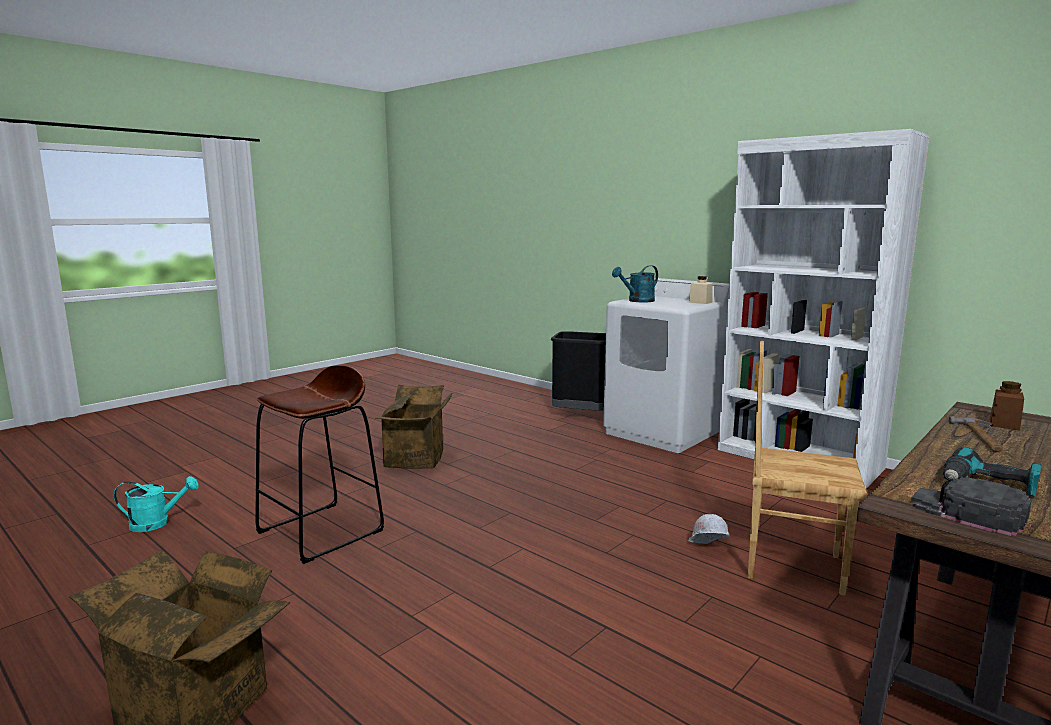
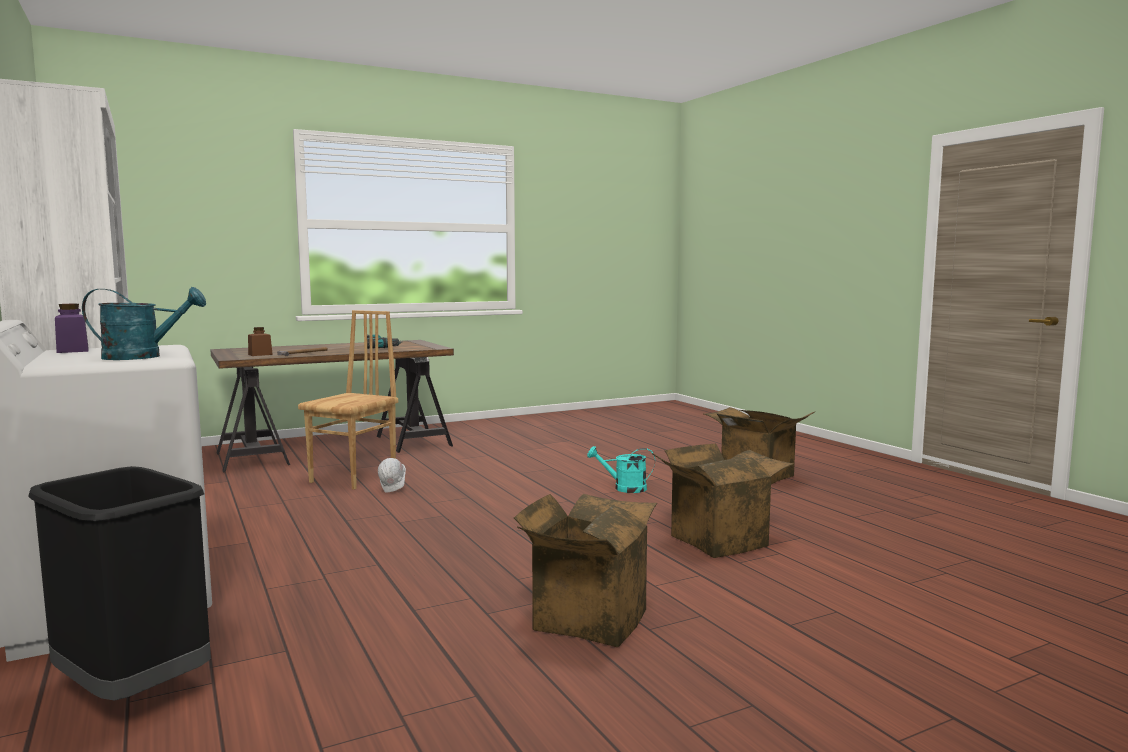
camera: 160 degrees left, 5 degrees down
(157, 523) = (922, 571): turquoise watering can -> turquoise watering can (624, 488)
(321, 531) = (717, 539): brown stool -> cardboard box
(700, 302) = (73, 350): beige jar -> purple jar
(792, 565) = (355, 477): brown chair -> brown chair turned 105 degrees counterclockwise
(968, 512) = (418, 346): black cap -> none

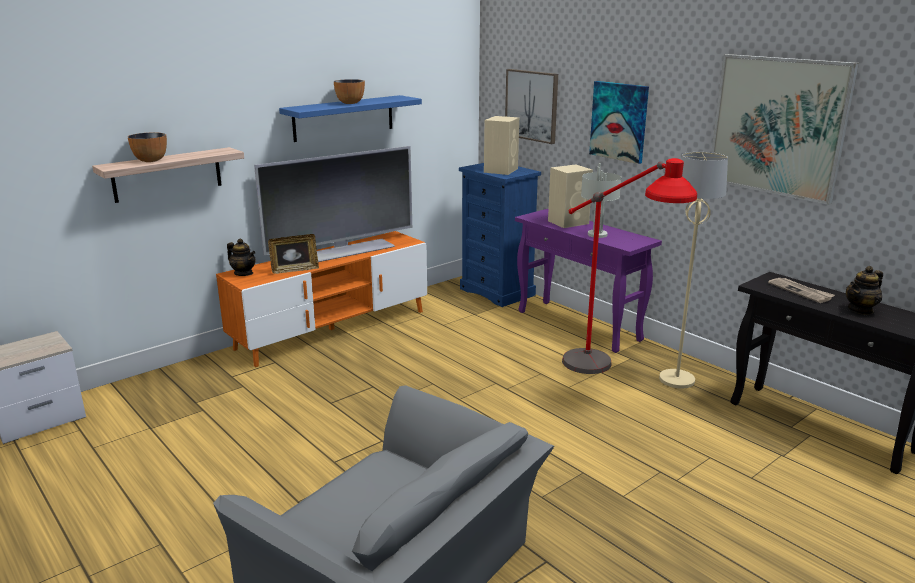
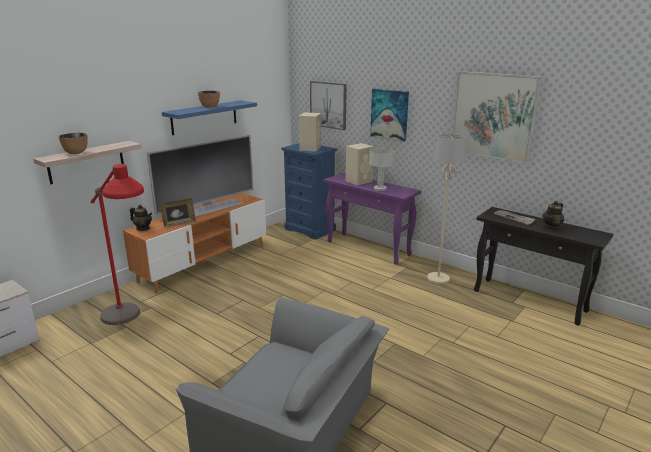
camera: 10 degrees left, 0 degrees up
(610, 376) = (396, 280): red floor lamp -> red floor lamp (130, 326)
++++++++
**What the task requires**.
Only the lines from the one with "camera: 10 degrees left, 0 degrees up" through the last line above should be restated, word for word.

**Solution for this exercise**.
camera: 10 degrees left, 0 degrees up
(610, 376) = (396, 280): red floor lamp -> red floor lamp (130, 326)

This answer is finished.